With the ever-increasing demands to reduce material costs (i.e., installation, operation, and maintenance), composites are becoming more relevant for a variety of industries. This is due to their high strength to weight ratio, corrosion resistance, and impressive fatigue performance. As the use of these materials expands, so does the need to test the environmental effects on composites in their intended settings.
The properties of composite materials may change as the materials are exposed to environmental factors. These include moisture, thermal cycling, fluid exposure, and sunlight and UV. Element has a broad range of capabilities to simulate those factors so you can understand how your material will perform throughout life.

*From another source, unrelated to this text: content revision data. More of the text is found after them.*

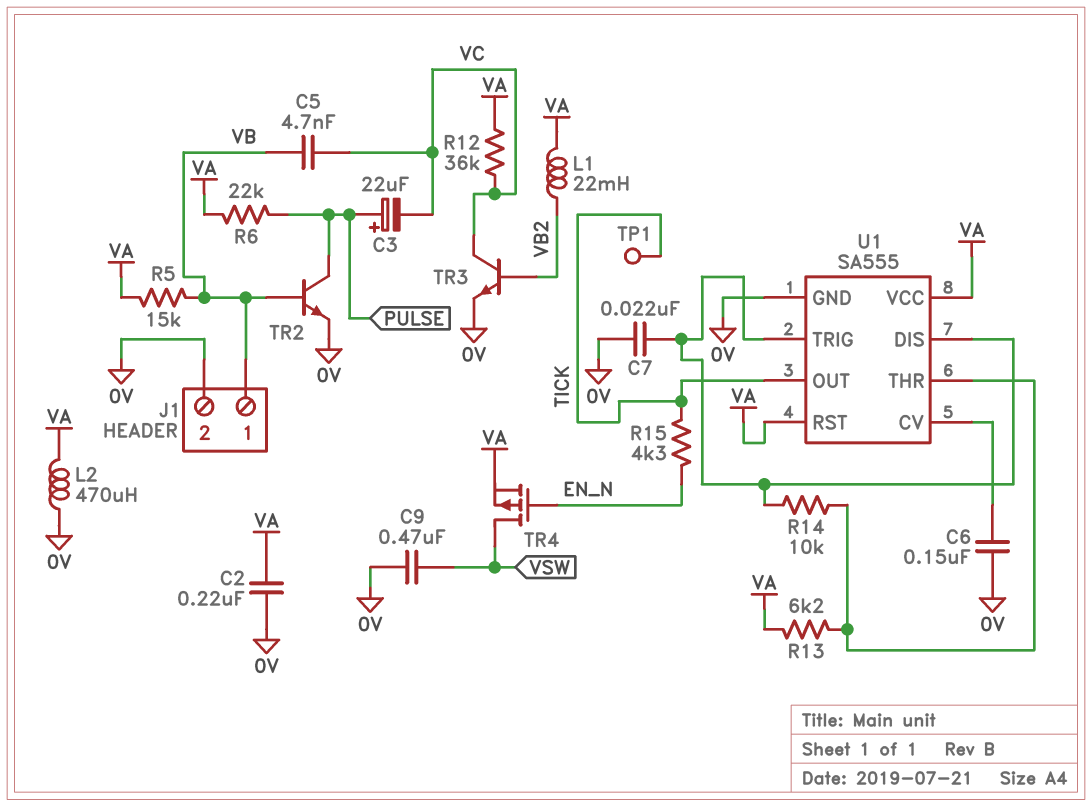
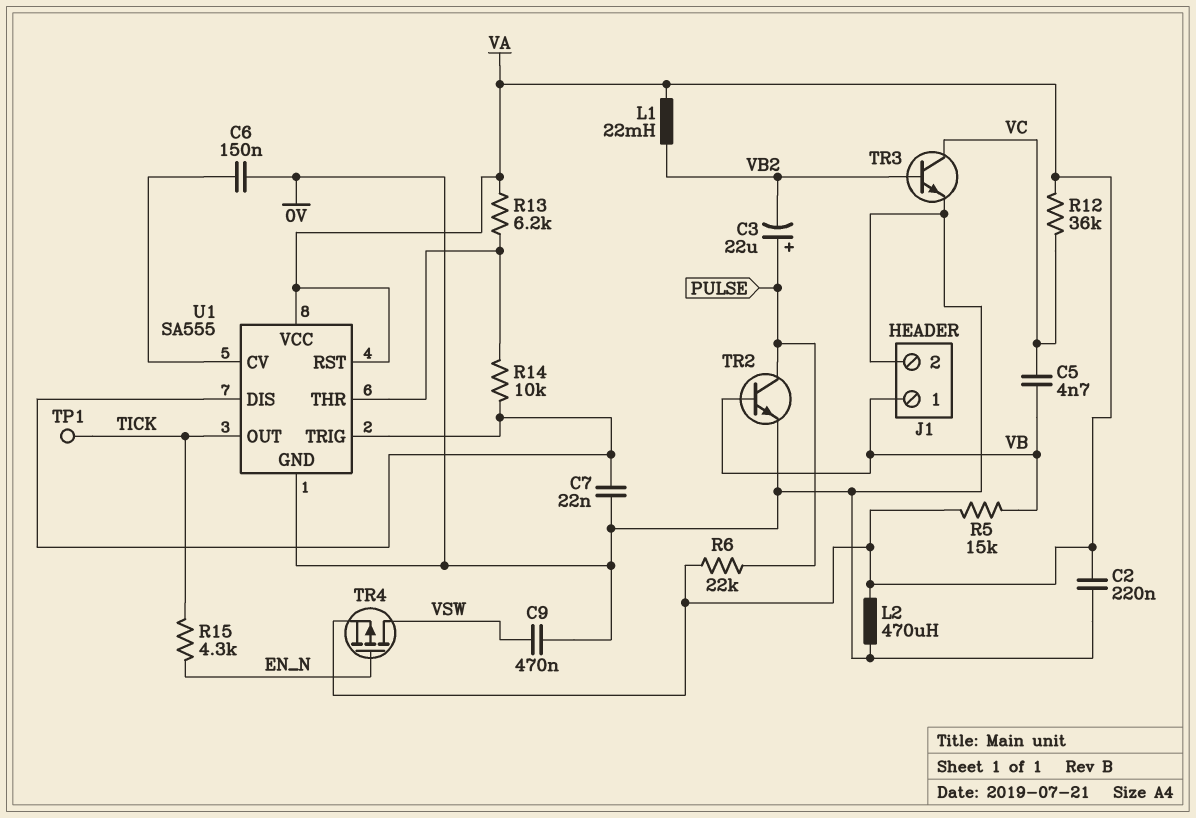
C3: 22uF (plus PULSE, minus VC) -> 22uF (plus PULSE, minus VB2)

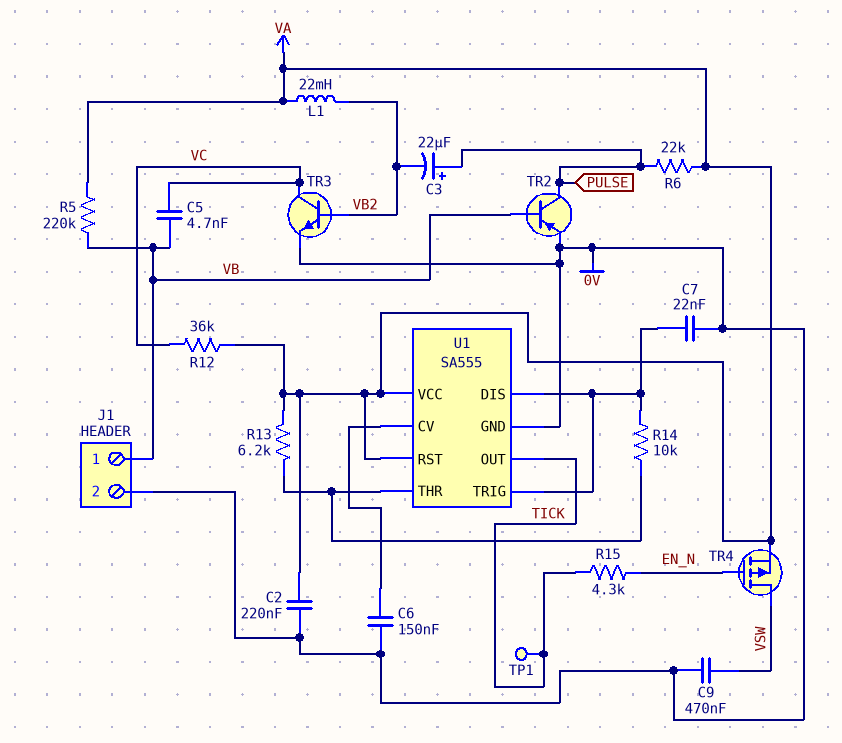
L2: 470uH (0V, VA) -> none
R5: 15k (VA, VB) -> 220k (VA, VB)
TR2: NPN (B VB, C PULSE, E 0V) -> PNP (B VB, C PULSE, E 0V)

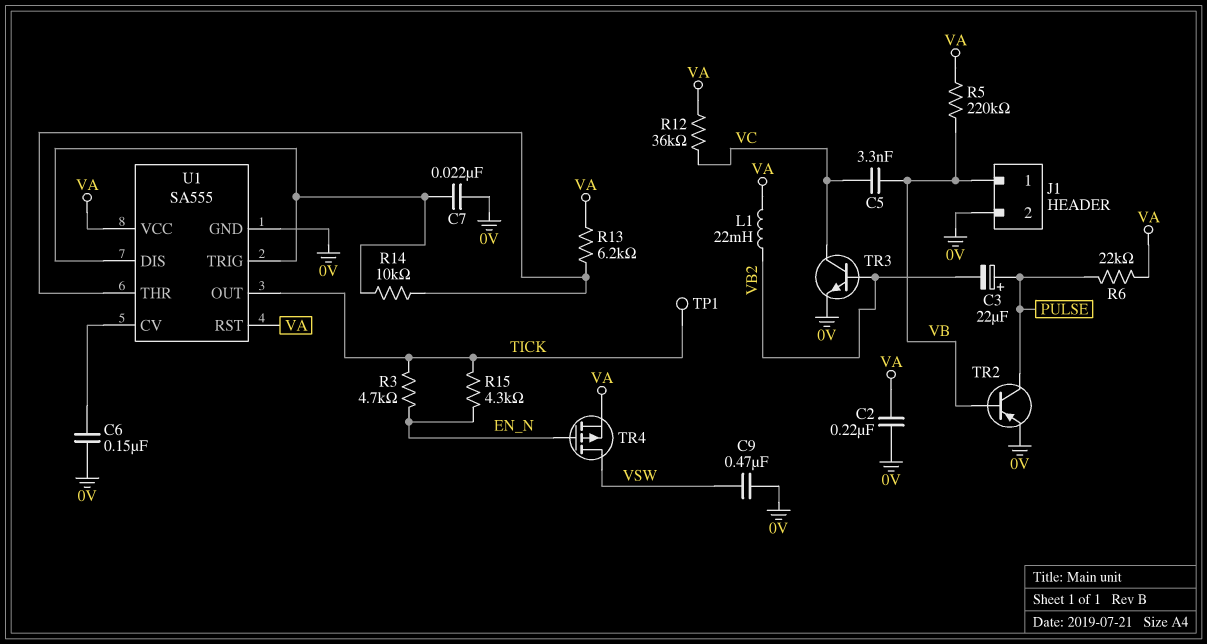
C5: 4.7nF (VB, VC) -> 3.3nF (VB, VC)
R3: none -> 4.7k (EN_N, TICK)

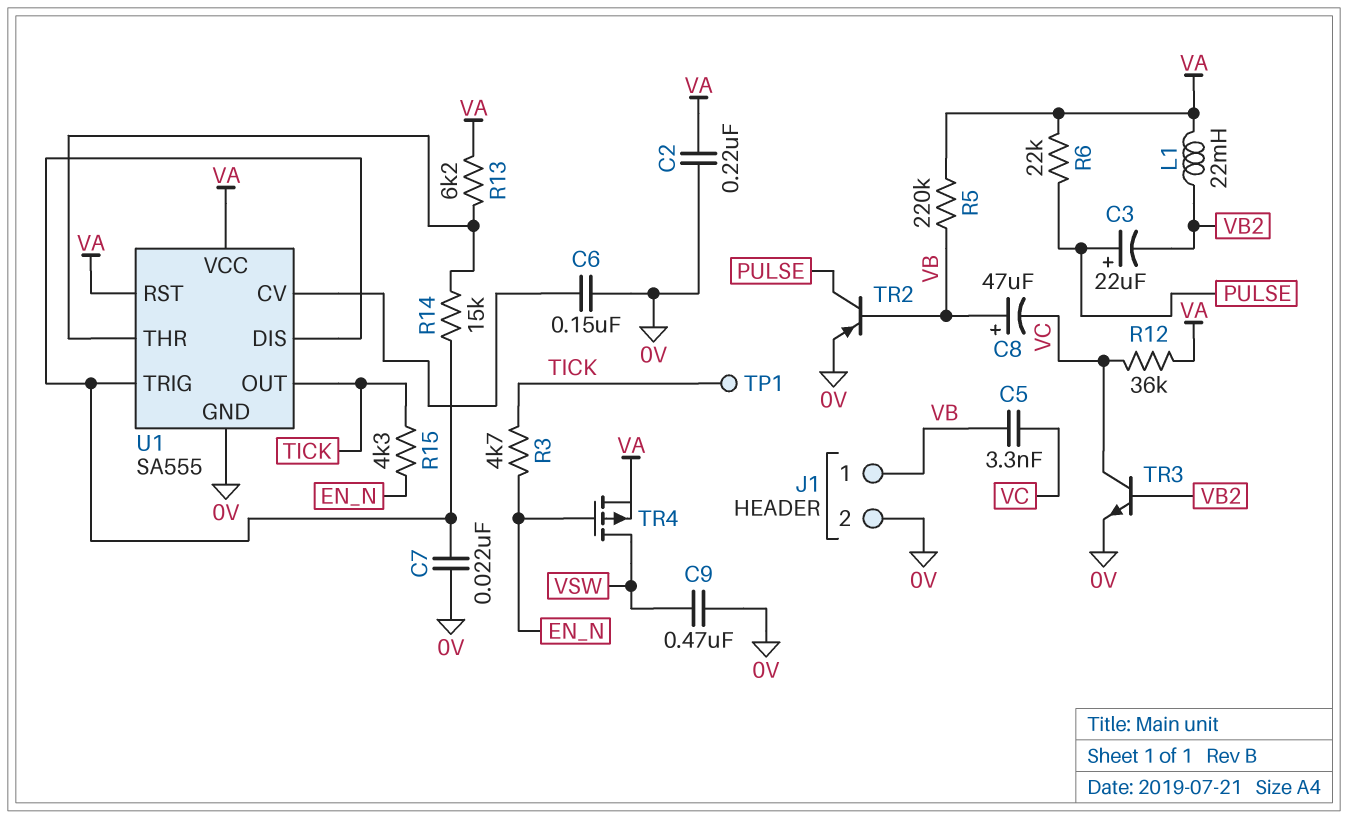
C8: none -> 47uF (plus VB, minus VC)
R14: 10k (U1/DIS, U1/THR) -> 15k (U1/DIS, U1/THR)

Polymer based composites absorb moisture from the air in regular service. This moisture can plasticize the polymer chains, resulting in a lower glass transition temperature (Tg), and degrade mechanical properties. The diffusion of the moisture is slow at operating temperatures, so moisture ingress can be accelerated by exposure to high temperature and humidity for characterization purposes. ASTM D5229 provides standardized methodology for moisture conditioning of composite test specimens. Specimens are generally exposed to high temperature and high humidity in a humidity chamber. Representative travelers are conditioned at the same time in the same chamber. These travelers are carefully weighed at regular intervals. When the travelers show no additional weight gain, specimens have reached moisture equilibrium. These specimens will be removed from the chamber and tested.
In some applications, composites may experience thermal cycling. Under some circumstances these temperature changes can cause microcracking of the polymer matrix and loss of mechanical properties. Element maintains a variety of thermal shock and thermal cycling chamber to simulate end uses.
Composites have started to replace metals in Oil and Gas industry applications, especially in deep water corrosive environments, and in aircraft load bearing and non-load bearing structures. These components are in contact with different types of fluids in the service environment, which can affect their long-term mechanical integrity.
Fluid effects on composite materials
By exposing materials in service fluids in the laboratory, we can quantify environmental effects on composites’ mechanical integrity. Long term performance can be evaluated by accelerating the rate of chemical change, usually by increasing temperature.
To perform this testing, composite samples are exposed to fluids (single phase or multi-phase) in a pressure vessel, as defined by the service environment of the final part. The temperature and pressure of the vessel are increased to accelerate the physical and chemical aging. Testing the environmental effects on composites involves selecting specific conditions relative to the in-service environment, and how that effects the mechanical and physical properties of the material over the expected service lifetime of the component.
By choosing the right pressure and temperature, the physical and mechanical degradation of the composite over 25 years in service can be simulated in a laboratory and then measured with relevant mechanical testing methods.
Composite testing at Element
Our composite material experts have a large range of experience testing composite material samples. Element has the capability of running exposure for any type of liquid or gas required by our clients, including pure H2S, supercritical CO2, and seawater. We offer a complete suite of mechanical and physical testing to evaluate the effect of the exposure, including but not limited to: tensile, compression, shear, flexure, DSC, TGA, thermal conductivity, and more.